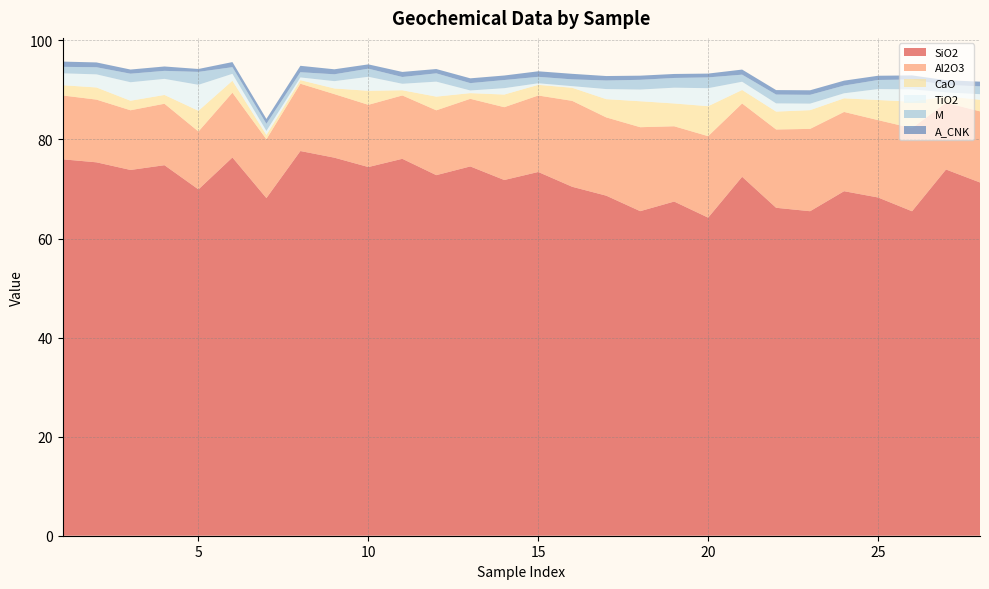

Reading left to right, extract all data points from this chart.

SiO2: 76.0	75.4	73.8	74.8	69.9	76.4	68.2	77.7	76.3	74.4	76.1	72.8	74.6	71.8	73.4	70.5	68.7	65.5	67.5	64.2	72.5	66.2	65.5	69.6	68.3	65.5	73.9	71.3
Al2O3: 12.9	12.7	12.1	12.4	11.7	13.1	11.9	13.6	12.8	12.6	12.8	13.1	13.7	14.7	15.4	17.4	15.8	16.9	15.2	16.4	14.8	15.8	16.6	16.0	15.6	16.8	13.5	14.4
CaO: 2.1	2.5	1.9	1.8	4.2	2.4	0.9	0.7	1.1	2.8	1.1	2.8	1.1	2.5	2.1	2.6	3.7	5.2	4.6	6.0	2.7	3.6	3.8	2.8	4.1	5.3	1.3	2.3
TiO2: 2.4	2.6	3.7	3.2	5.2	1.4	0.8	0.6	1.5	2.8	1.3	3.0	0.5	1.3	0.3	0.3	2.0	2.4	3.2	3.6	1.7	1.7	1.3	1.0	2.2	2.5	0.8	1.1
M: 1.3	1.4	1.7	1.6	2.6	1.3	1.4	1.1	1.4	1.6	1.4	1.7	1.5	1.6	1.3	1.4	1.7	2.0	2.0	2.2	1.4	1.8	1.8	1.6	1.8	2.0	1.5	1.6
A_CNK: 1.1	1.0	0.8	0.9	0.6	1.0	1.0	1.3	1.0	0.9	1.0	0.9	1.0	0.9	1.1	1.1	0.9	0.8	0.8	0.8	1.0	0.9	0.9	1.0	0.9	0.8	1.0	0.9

*What the task requires:*
Turn every line of the records above into a JSON list of strings, one string per line, with blank lines and the pictures left out.

*Solved exercise:*
[
  "Reading left to right, extract all data points from this chart.",
  "SiO2: 76.0\t75.4\t73.8\t74.8\t69.9\t76.4\t68.2\t77.7\t76.3\t74.4\t76.1\t72.8\t74.6\t71.8\t73.4\t70.5\t68.7\t65.5\t67.5\t64.2\t72.5\t66.2\t65.5\t69.6\t68.3\t65.5\t73.9\t71.3",
  "Al2O3: 12.9\t12.7\t12.1\t12.4\t11.7\t13.1\t11.9\t13.6\t12.8\t12.6\t12.8\t13.1\t13.7\t14.7\t15.4\t17.4\t15.8\t16.9\t15.2\t16.4\t14.8\t15.8\t16.6\t16.0\t15.6\t16.8\t13.5\t14.4",
  "CaO: 2.1\t2.5\t1.9\t1.8\t4.2\t2.4\t0.9\t0.7\t1.1\t2.8\t1.1\t2.8\t1.1\t2.5\t2.1\t2.6\t3.7\t5.2\t4.6\t6.0\t2.7\t3.6\t3.8\t2.8\t4.1\t5.3\t1.3\t2.3",
  "TiO2: 2.4\t2.6\t3.7\t3.2\t5.2\t1.4\t0.8\t0.6\t1.5\t2.8\t1.3\t3.0\t0.5\t1.3\t0.3\t0.3\t2.0\t2.4\t3.2\t3.6\t1.7\t1.7\t1.3\t1.0\t2.2\t2.5\t0.8\t1.1",
  "M: 1.3\t1.4\t1.7\t1.6\t2.6\t1.3\t1.4\t1.1\t1.4\t1.6\t1.4\t1.7\t1.5\t1.6\t1.3\t1.4\t1.7\t2.0\t2.0\t2.2\t1.4\t1.8\t1.8\t1.6\t1.8\t2.0\t1.5\t1.6",
  "A_CNK: 1.1\t1.0\t0.8\t0.9\t0.6\t1.0\t1.0\t1.3\t1.0\t0.9\t1.0\t0.9\t1.0\t0.9\t1.1\t1.1\t0.9\t0.8\t0.8\t0.8\t1.0\t0.9\t0.9\t1.0\t0.9\t0.8\t1.0\t0.9"
]